A rockhound's adventures.

© 2006 Pictures and text Geonord

Hello, my name is Bea, and my mommy and daddy are called Anna and Antti. They insist on running around on two legs. Personally I think it’s much more practical to walk around on all four. That it is more practical with four paws on the ground is clearly demonstrated when we jump around on rocks, and this is very common in my family.

Early one Saturday morning, mommy and daddy woke me up. I knew something special was happening, because they had packed the car the night before. What I couldn’t understand though, was why they insisted on getting up so early. I became soooooo happy when I discovered that it was a huge flock of nice people that was going to travel together with us. And the best thing of all was that my favourite human, Torbjorn, also was going to travel with us.

Sometimes mommy and daddy say that it looks like I like Torbjorn better than them, that’s not correct, but I like Torbjorn a lot. Torbjorn had brought his dog Rambo, whom I also like, and Zorro and Hoppsan. Zorro is also great fun, but Hoppsan seems to be a bit strange.

After a while it as time for a break. New people joined our flock and Torbjorn talked a lot about earthquakes and other stuff that I don’t quite understand. The next stop was more fun.

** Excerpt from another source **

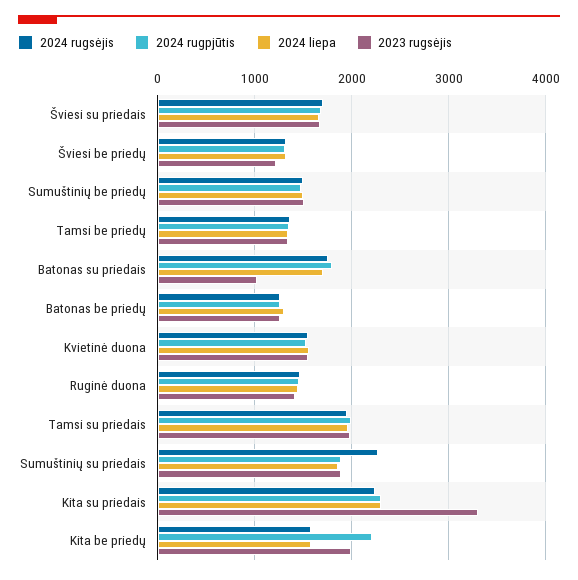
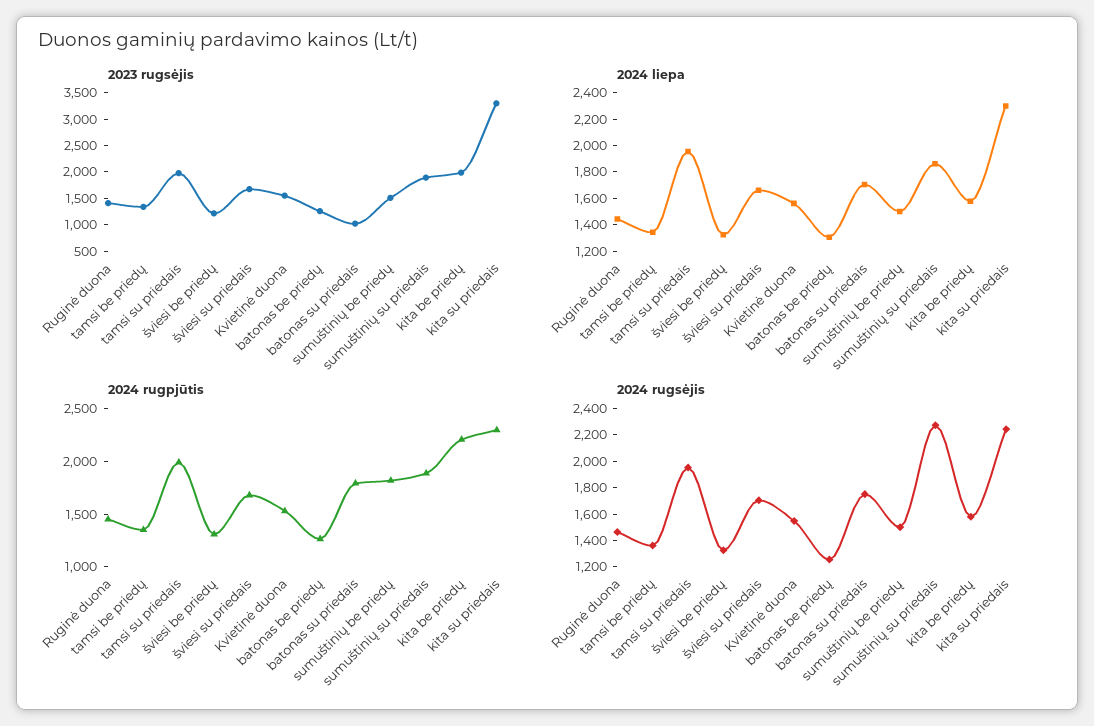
2024 rugpjūtis, Sumuštinių be priedų: 1500 -> 1800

Everybody had lunch and then we went on an adventure. Mommy said that the place is called Mardseleforsen, and Torbjorn took us on a wild chase over a lot of bridges, both suspension and footbridges. He thought he could sneak away from us, but I was in hot pursuit. Unfortunately mommy stopped med from walking as fast as I wanted, so I never really caught up with him, unfortunately.

Cable bridge over the Mårdsele rapids.
Kolks, Mårdseleforsen.

It was a bit scary to walk over the first bridge. It was such a long way down to the water, and the water was foaming and running really fast, but Torbjorn had walked there so I just had to follow. At the far end of the walk Torbjorn showed us what a kolk looks like. I just saw some small and larger oblong pits in the rock surface, but mommy and daddy thought they were very special.

 It was a looooong day in the car and the road went from bad to worse, but finally we arrived at a mine. Daddy says it’s called Blaiken. I was not allowed to go out there, more than a short walk to ease the pressure, but mommy and daddy seemed very happy when we left the place. They talked about pyromorphite and honey-yellow sphalerite. It seemed that they picked some fluorite too. That night we stayed in a camping cabin. The rest of the flock stayed at the hostel. Both the hostel and the cabin was at the camping in Sorsele, but as the man in the reception didn’t want to let me stay in the hostel, mom and dad had to rent a cabin.

I’ve stayed in a camping cabin once before. I was just a pup then and thought it was scary because it smelled of so many different people. This time I was more prepared, and as long as I had my own bed, or even better - mommy’s sleeping bag, I was okay. My favourite sleeping place during this trip soon became inside mommy’s sleeping bag, preferably as close to the head as possible.

I did everything to be able to sleep there. After the long day, full of activities I was so tired that it was no problem for me to sleep where I wanted. I just lay down and refused to move when mommy wanted to go to bed
Kursu valley, Gimegolts, Sorsele.
Lilac sparagmite close to the sandstone.

The following day started way to early for my taste, but mommy and daddy seemed to like it – strange. This morning we looked at something that Torbjorn claimed was a kursu valley. Once again Torbjorn thought he could escape from the rest of us, but I stopped him. It’s true that mommy acted as a brake pad, as usual, but I kept the trail and saw to that Torbjorn couldn’t escape. Kursu valley was difficult. It looked like a narrow and deep cleft in the rock, but Torbjorn claimed that it had been formed because there were two different types of rock and that glaciofluvial powers had dug out the cleft between the different species of stone.

We stopped at several places to look at different types of rock during our way to the mountains. The Sorsele granite was intriguing. It could have many different colours, but it was always coarse-grained, regardless of colour. The sparagmite was a beautiful shade of purple and the mylonite was striped, but gray. Mommy and daddy oohed and aahed over the views. They said that you could clearly see the different layers of the mountains here and there during our trip. We went through areas with granite and areas with phyllite. Daddy says that phyllite is the same as mountain shale.

View of Gardfjället .
Nice to have some rest during the trip.

The culture this day consisted of us stopping and drinking coffee at Voitjajaure chapel. Everybody admired the big boulder in front of the chapel, but it was not until mommy lifted me up on the boulder that I could see that it was a conglomerate. We found another big boulder of conglomerate a bit further away along the road too.

Voitjajaure chapel.
Soapstone quarry, Hemavan.

Torbjorn tried to run away once more that day, he ran off along a narrow overgrown path. Once again I stopped his escape by hurrying after him. We reached him in a soapstone quarry. Someone had left a saw there, so people could try to cut out a piece of soapstone. I would have loved to try, but the saw was too big, and I didn’t want to ruin my pedicure by using my claws on the rock.